Instructions
[A] List every person the commentary passage names, giving each one once.
[B] Reproduce the part of the commentary passage starting with "When Uhuru refused" and going on through "obey court orders.".

“Raila is not a strategist. He is a tactician. And
tacticians are like magicians. They rely on lies, tricks and chance. If a
magician like Raila ran out of lies, tricks and chance, he gets confused, and
this is what has happened to the poor guy,” he says in his latest episode of
Fifth Estate, his weekly political analysis on YouTube.
Ngunyi opines that Uhuru’s decision not to comment on
Raila’s swearing in, and the uncharacteristic decision to keep off politics
altogether for several weeks now caught the NRM leader flat-footed. “His
(Uhuru’s) silence is so loud and as they say, silence annoys even the devil.
When Uhuru refused to arrest him, he got confused, and if this is so, then
Uhuru should keep it that way,” he advises, saying the silence card has left
Raila looking like a joke. Ngunyi tears into Chief Justice David Maraga over
his perceived favouritism when arbitrating on matters between the government
and the opposition.
He bases his attack on Maraga’s assertion last month that he
could not stop judges from swearing in Raila as he had no powers to direct
them, only to later direct the same judges and reprimand the government after
it refused to obey court orders.
“Maraga is either intellectually challenged or he suffers
from selective amnesia. When it’s about Raila he directs the judges. When it’s
about Uhuru, he says he has no powers to direct judges. This man has a
political sickness,” says W.M a political economist. "Our judiciary is in
the hands of a politically unstable man, and this is why Uhuru has disobeyed
irrational decisions by the courts”.
Ngunyi deeply defends the state’s
disregard for court orders, saying Uhuru is merely applying the doctrine of
political necessity, a political theory that allows the state to disobey the law
in a bid to preserve order and the public good. In application, he opines, a
necessity makes legal what is illegal.

Data to examine
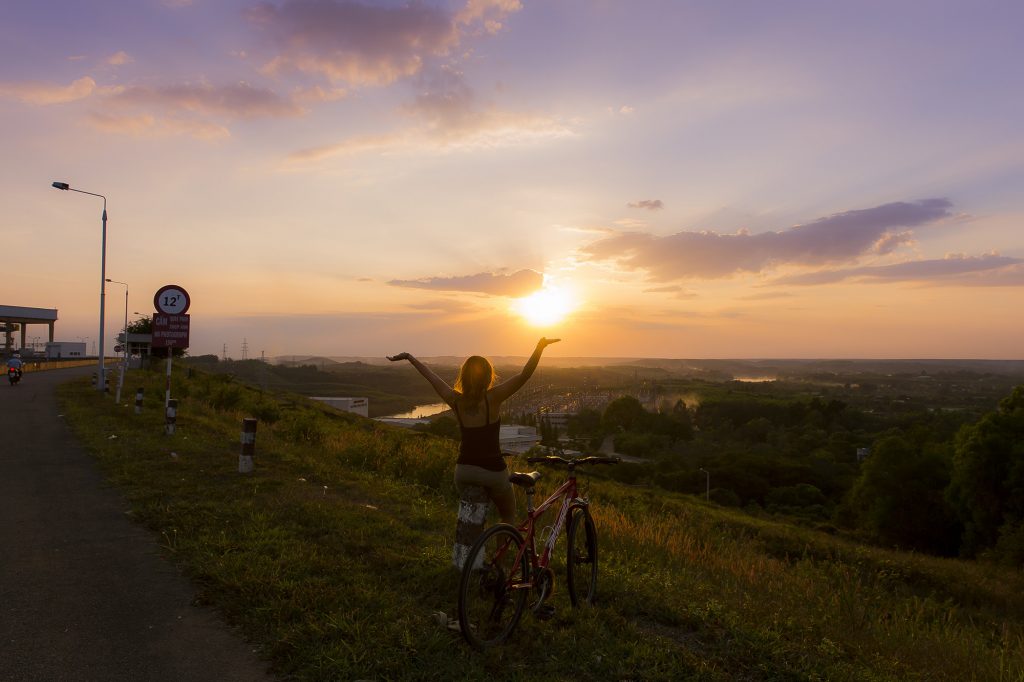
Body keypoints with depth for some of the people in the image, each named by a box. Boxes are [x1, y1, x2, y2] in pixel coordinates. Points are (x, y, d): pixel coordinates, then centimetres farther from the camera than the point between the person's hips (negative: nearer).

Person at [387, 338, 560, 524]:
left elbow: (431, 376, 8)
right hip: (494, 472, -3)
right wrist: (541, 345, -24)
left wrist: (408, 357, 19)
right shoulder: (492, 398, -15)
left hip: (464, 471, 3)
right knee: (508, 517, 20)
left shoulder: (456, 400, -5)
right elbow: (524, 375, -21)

* * *

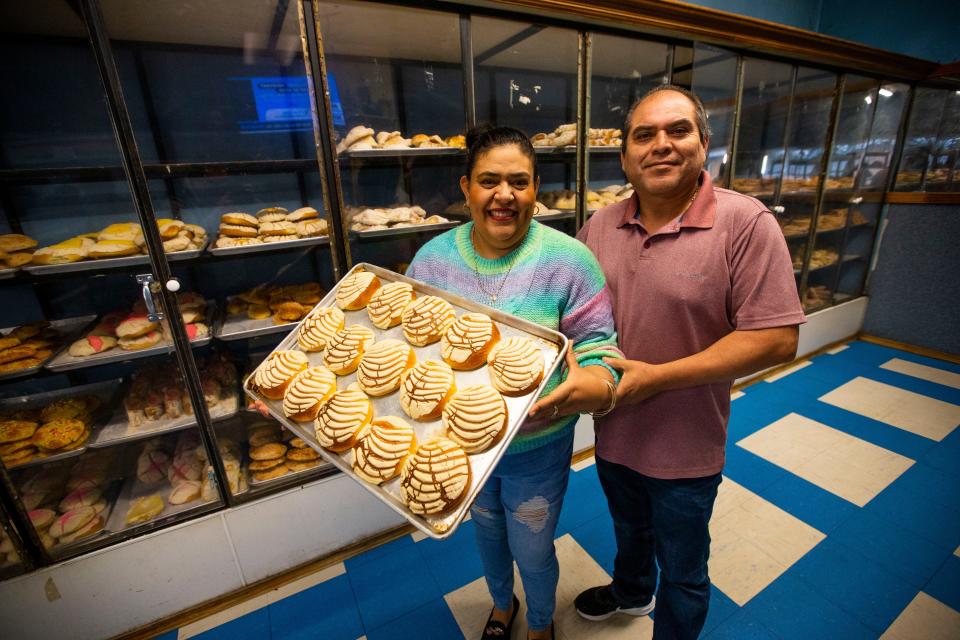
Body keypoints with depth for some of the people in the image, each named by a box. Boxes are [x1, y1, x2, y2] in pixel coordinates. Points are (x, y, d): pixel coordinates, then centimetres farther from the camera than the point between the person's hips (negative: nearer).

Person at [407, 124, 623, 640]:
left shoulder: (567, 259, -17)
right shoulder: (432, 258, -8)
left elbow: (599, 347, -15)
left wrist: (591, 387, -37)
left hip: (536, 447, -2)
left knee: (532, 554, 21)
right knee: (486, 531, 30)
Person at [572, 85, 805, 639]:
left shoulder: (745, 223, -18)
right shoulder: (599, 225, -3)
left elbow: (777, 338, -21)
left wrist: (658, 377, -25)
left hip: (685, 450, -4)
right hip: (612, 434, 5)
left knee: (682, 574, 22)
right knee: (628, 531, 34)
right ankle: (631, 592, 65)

--

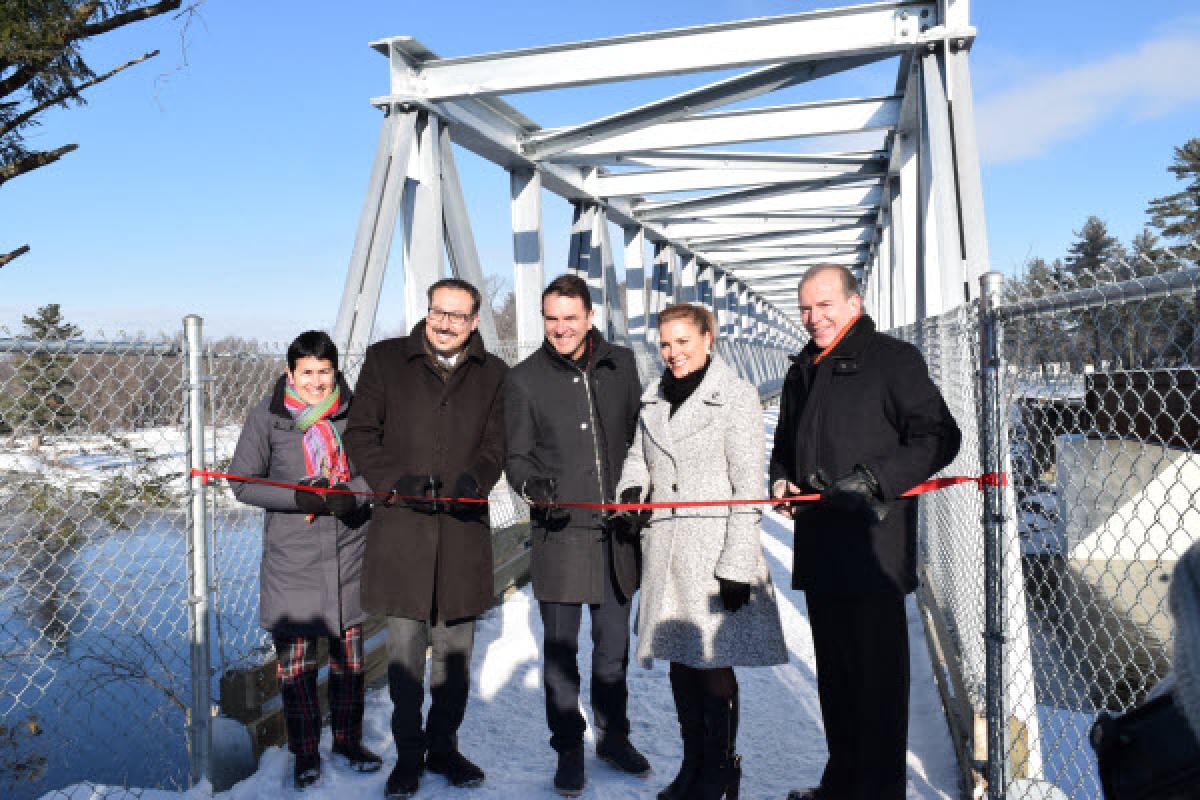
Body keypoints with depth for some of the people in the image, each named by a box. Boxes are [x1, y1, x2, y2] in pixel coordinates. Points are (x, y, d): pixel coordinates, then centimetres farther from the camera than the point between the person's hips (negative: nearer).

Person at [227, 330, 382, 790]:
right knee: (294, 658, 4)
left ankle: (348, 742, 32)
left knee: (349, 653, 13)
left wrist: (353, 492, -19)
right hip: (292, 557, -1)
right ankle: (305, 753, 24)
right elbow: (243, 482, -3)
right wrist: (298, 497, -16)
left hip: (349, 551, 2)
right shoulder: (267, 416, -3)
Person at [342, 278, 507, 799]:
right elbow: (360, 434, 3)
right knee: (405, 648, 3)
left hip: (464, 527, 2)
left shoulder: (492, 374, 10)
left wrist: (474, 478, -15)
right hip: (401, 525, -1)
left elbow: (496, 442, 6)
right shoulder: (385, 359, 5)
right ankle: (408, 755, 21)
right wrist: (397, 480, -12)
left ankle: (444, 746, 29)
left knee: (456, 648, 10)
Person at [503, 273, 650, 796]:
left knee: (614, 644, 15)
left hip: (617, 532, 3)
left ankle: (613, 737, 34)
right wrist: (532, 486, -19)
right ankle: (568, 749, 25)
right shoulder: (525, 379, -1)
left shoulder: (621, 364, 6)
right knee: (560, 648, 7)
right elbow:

Responses per task
[A]
Raila
Ngunyi
Uhuru
David Maraga
W.M

[B]
When Uhuru refused to arrest him, he got confused, and if this is so, then
Uhuru should keep it that way,” he advises, saying the silence card has left
Raila looking like a joke. Ngunyi tears into Chief Justice David Maraga over
his perceived favouritism when arbitrating on matters between the government
and the opposition.
He bases his attack on Maraga’s assertion last month that he
could not stop judges from swearing in Raila as he had no powers to direct
them, only to later direct the same judges and reprimand the government after
it refused to obey court orders.